Quand une penne raconte l'Histoire

Parfois la petite histoire rencontre la grande, parfois même elle la raconte. J'avoue que j'ai commencé par secher un peu sur cette vénérable penne dont la lecture ne m'est pas parue évidente dès le départ.

Lorsque je l'ai reçue du fils de feu son propriétaire, il m'a donné une mission: comprendre la présence d'étoiles argentées alors que son père lui avait toujours dit n'avoir raté aucun examen, comprendre aussi la présence de deux écussons facultaires. A priori la tâche n'était pas facile mais je pense avoir réussi. Je vous livre ici ma réflexion et le fruit de mes recherches.

Il s'agit de la penne d'un étudiant en chimie comme nous le renseignent le premier écusson et le bandeau de velours mauve.

Si l'on en croit les étoiles et que l'on en fait une lecture "classique", on dirait que l'étudiant à réussi sa première année puis triplé sa seconde avant de terminer sans accroc la chimie. Il se serait ensuite inscrit à une année spéciale à Solvay et aurait placé une nouvelles étoile dorée sur un morceau de bandeau de la couleur adéquate s'offrant en plus la fantaisie d'un second écusson facultaire. Cette première lecture pose deux problèmes, elle suppose que l'ancien étudiant ait menti à ses enfants en prétendant ne jamais avoir raté d'examen mais aussi elle n'explique pas la présence de cette 5eme étoile dorée pour des études de chimie qui ne comptent que 4 ans. A propos de ce second problème on pourrait envisager une année spéciale en faculté des sciences, l'agrégation pourquoi pas, mais ça ne règle pas le problème du mensonge.

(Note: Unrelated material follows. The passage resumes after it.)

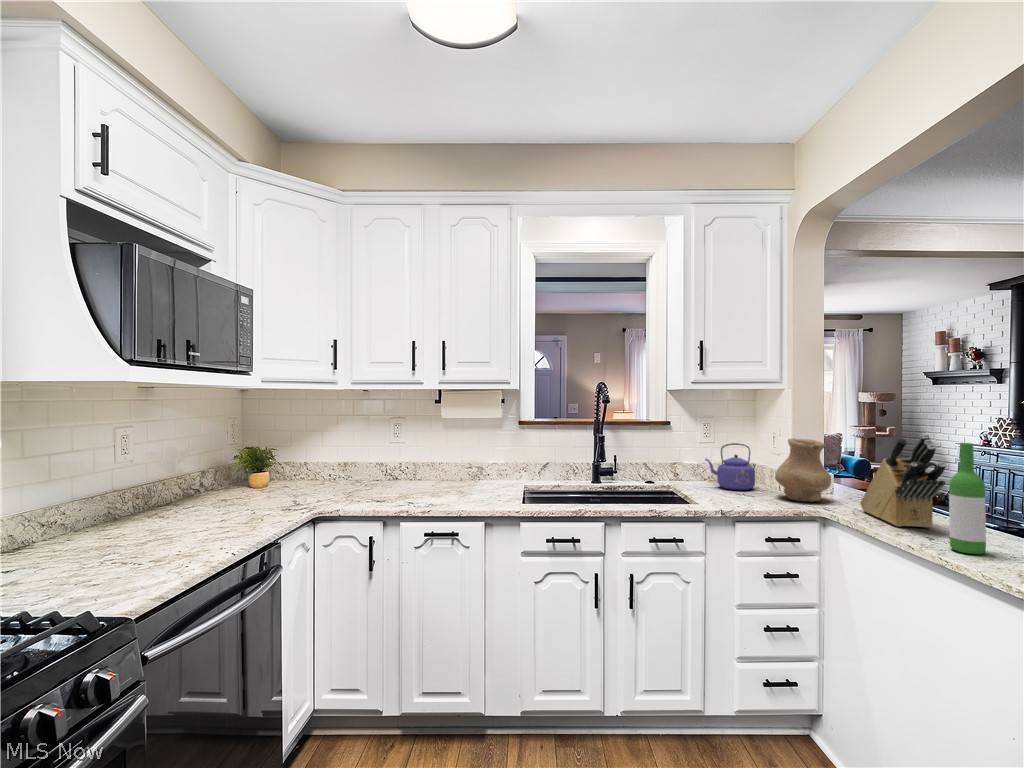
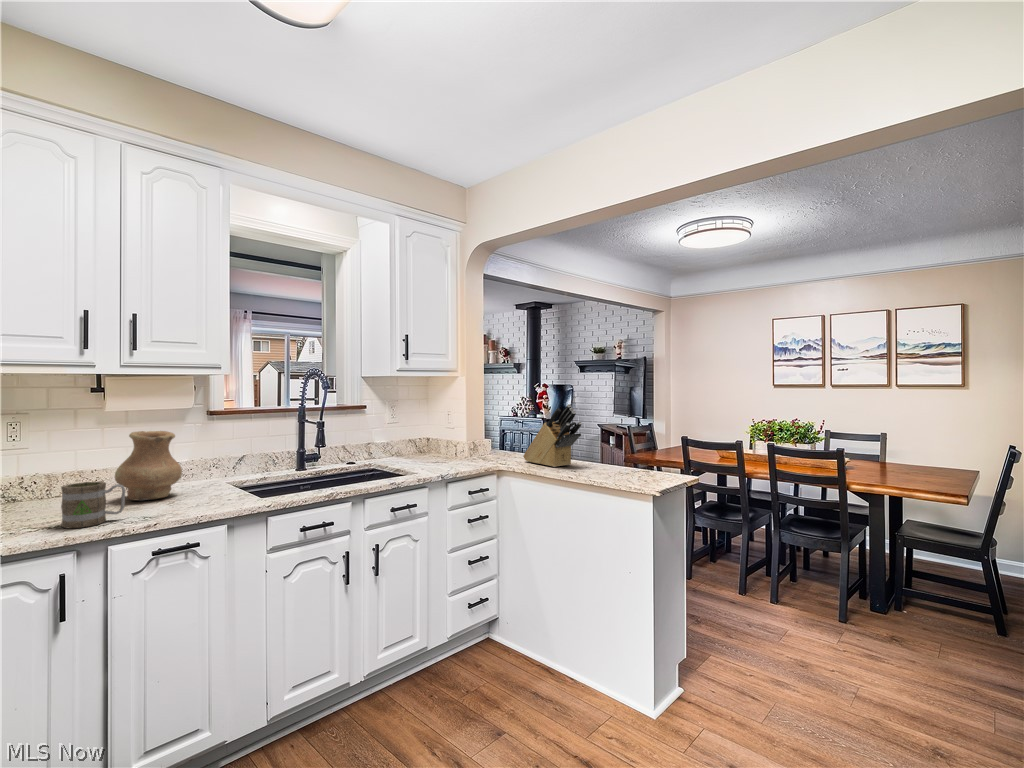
vase: present [775,438,831,502] -> present [115,431,182,500]
kettle: present [705,443,755,490] -> none [404,421,442,460]
wine bottle: present [949,443,986,554] -> none [593,408,610,475]
mug: none [380,470,417,504] -> present [61,482,125,529]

Pour comprendre ce charabia, il faut s'intéresser un peu à la personnalité du propriétaire de la penne et surtout à la date de son baptême le 28 janvier 1941.

Nous avons donc affaire à une penne "de guerre" et le baptême, plus que probablement clandestin, eut lieu à une date fort peu habituelle pour ce genre d' événement. Quand au propriétaire, il s'agissait de Jean Petit qui fut une des chevilles ouvrières des cours clandestins de la faculté des sciences entre novembre 1941 et la libération. Lire à ce sujet son intéressant témoignage dans l'ouvrage que l'A.Sc.Br. a consacré au sujet. Voilà que le parcours académique s'éclaire et que les étoiles deviennent lisibles, reprenons :
En octobre 1940 il commence sa première candidature en chimie. Il passe les examens et réussit son année, il place sa première étoile dorée.
En octobre 1941 il commence sa seconde candidature en chimie et place une deuxième étoile dorée, mais l'université ferme rapidement ses portes et Jean Petit entre en clandestinité. Il ne passe pas ses examens mais résiste et travaille aux cours clandestins.
En 1942 et 1943, il est toujours clandestin et ne passe toujours pas d'examens, mais s'estime toujours étudiant. Comme il ne réussit alors aucune session il place pour chacune des années une étoile argentée.
En septembre 1944, Bruxelles est libéré et l'univertsité rouvre rapidement ses portes, Jean Petit s'inscrit une nouvelle fois en seconde candidature et place donc une nouvelle étoile dorée.
Ensuite il poursuit normalement son cursus qu'il termine par une année spéciale à Solvay. Année pour laquelle il ajoute une dernière étoile dorée sur un ruban de couleur adéquate et un second écusson facultaire.

Et voilà comment, je pense, Jean Petit portait sur sa penne deux étoiles argentées sans pour autant n'avoir jamais raté d'examen.

Le reste des décorations de la penne ne manque pas non plus d'intérêt. Au dessus d'un lion, symbole de la Belgique libre on retrouve brodé un étudiant qui boit et rayonne, à côté du lion la mention "Un jour viendra". Je pense que le message est clair.

Et pour finir, l'université étant fermée, la penne de l'ULB est bien évidemment

Voici comment parfois par cette très belle penne, la petite histoire folklorique rejoint la grand Histoire de Belgique.